Exercise » Print the entries again word for word, starting at the line with "What is the maximum value shown in the chart?" and ending with the line with "What is the change in value from 20 to 27?", both lines included. Leave out the pictures.

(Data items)
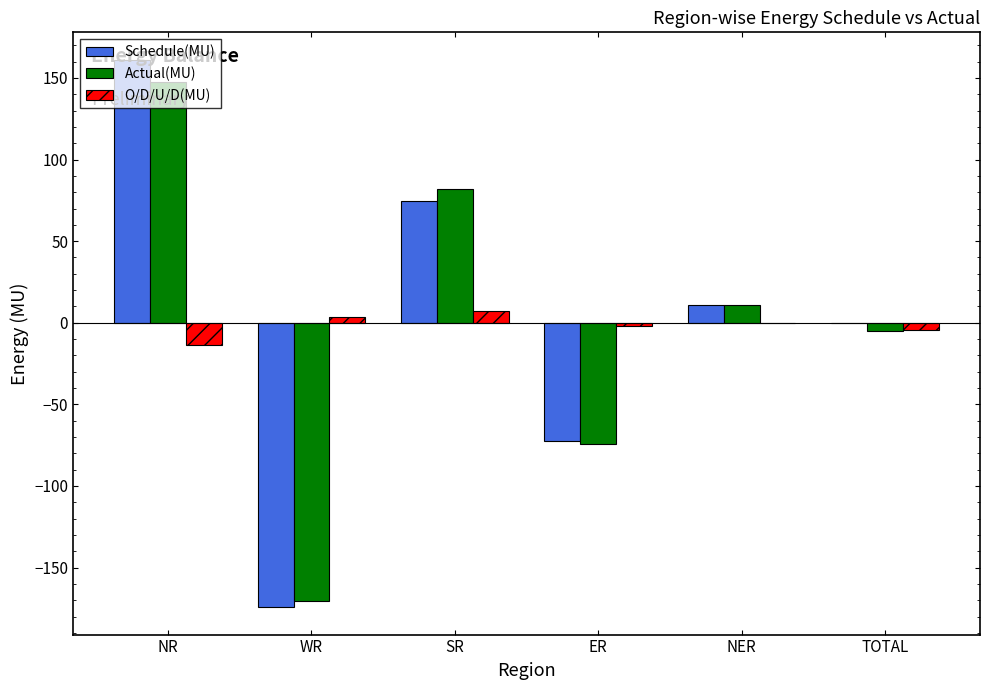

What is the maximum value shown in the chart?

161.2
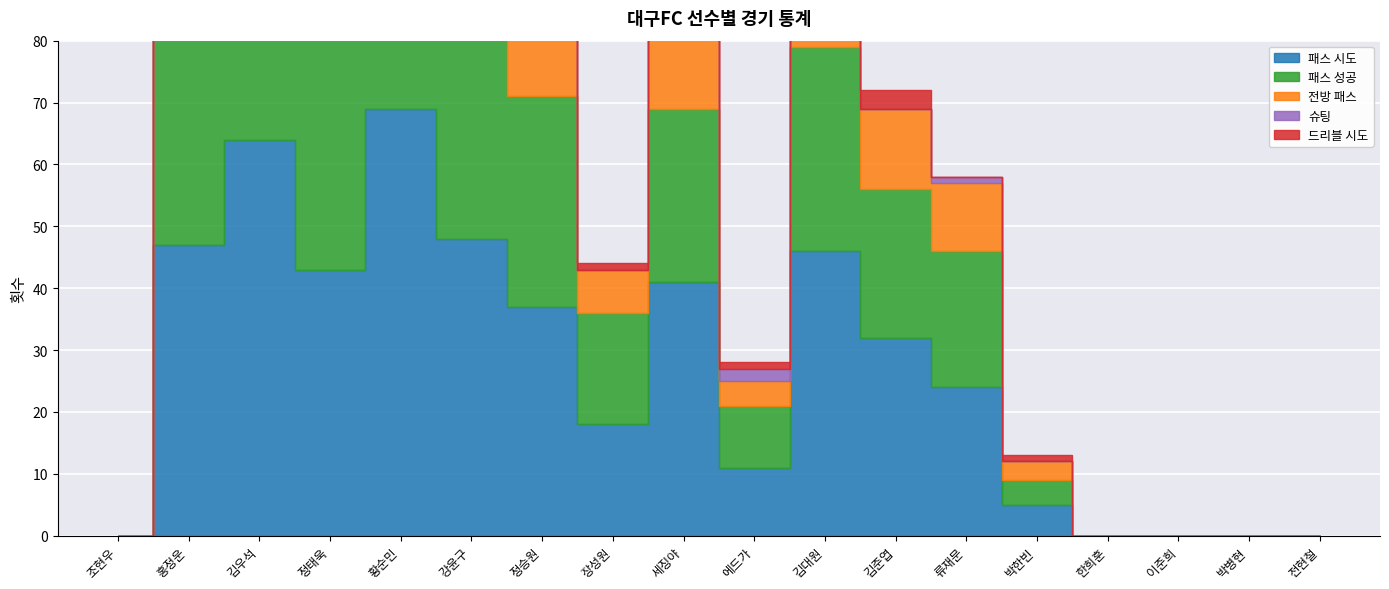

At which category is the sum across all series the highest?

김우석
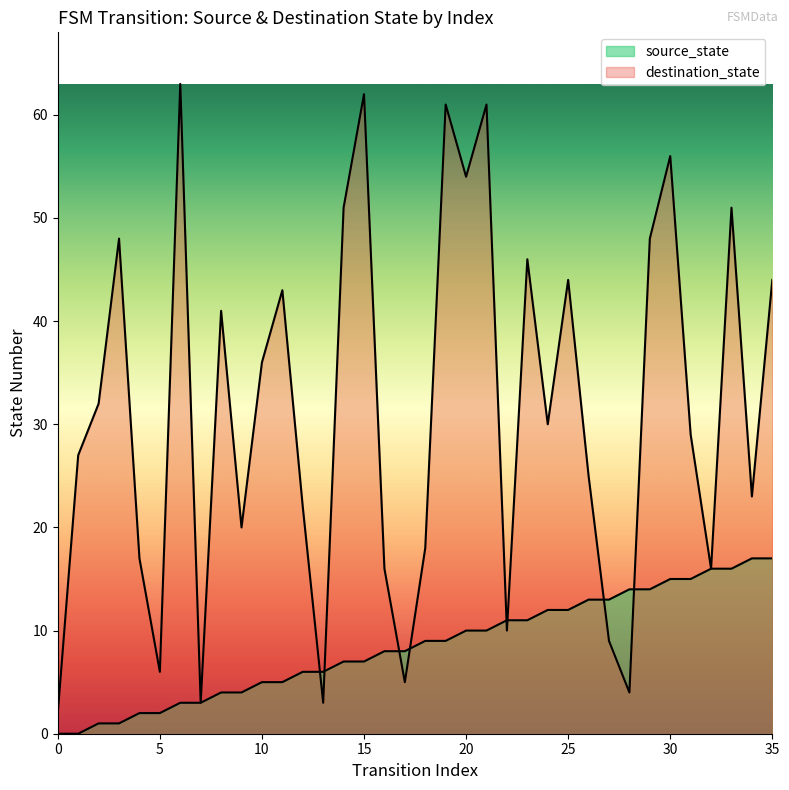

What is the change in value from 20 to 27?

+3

--

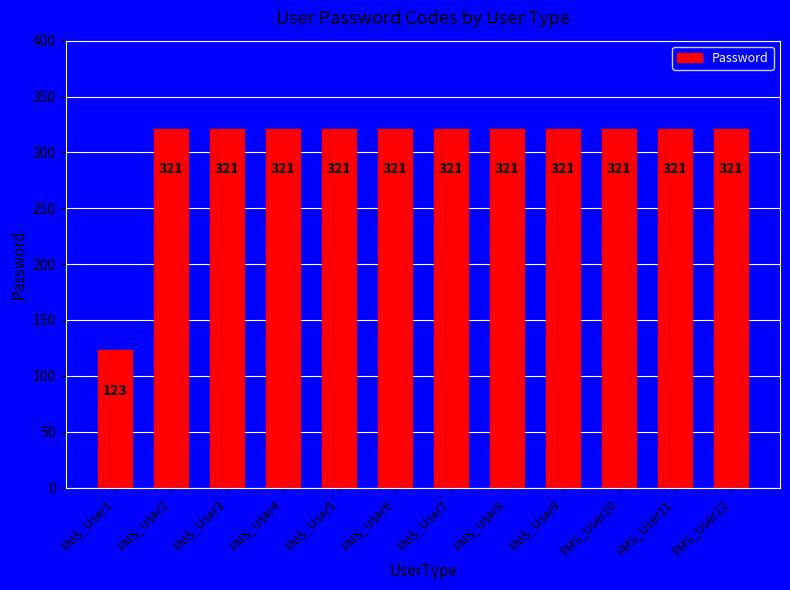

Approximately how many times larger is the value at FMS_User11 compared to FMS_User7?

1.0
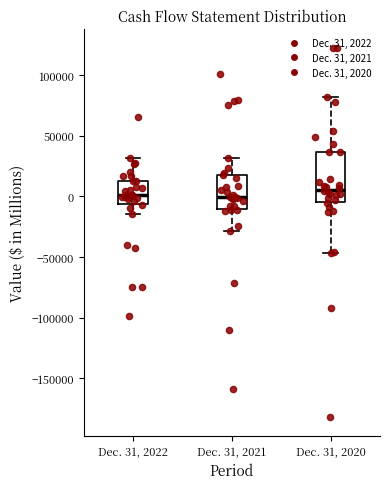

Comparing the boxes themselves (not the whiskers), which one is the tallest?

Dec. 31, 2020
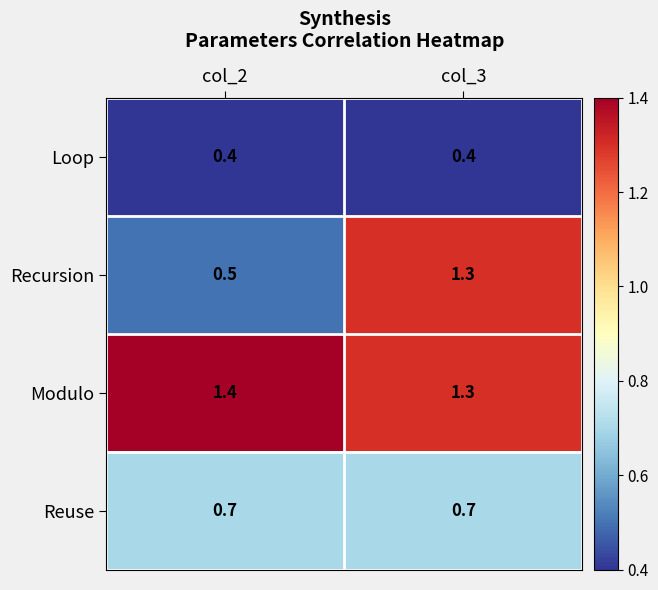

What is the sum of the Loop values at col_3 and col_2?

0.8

Worked solution »
What is the maximum value shown in the chart?

161.2

At which category is the sum across all series the highest?

김우석

What is the change in value from 20 to 27?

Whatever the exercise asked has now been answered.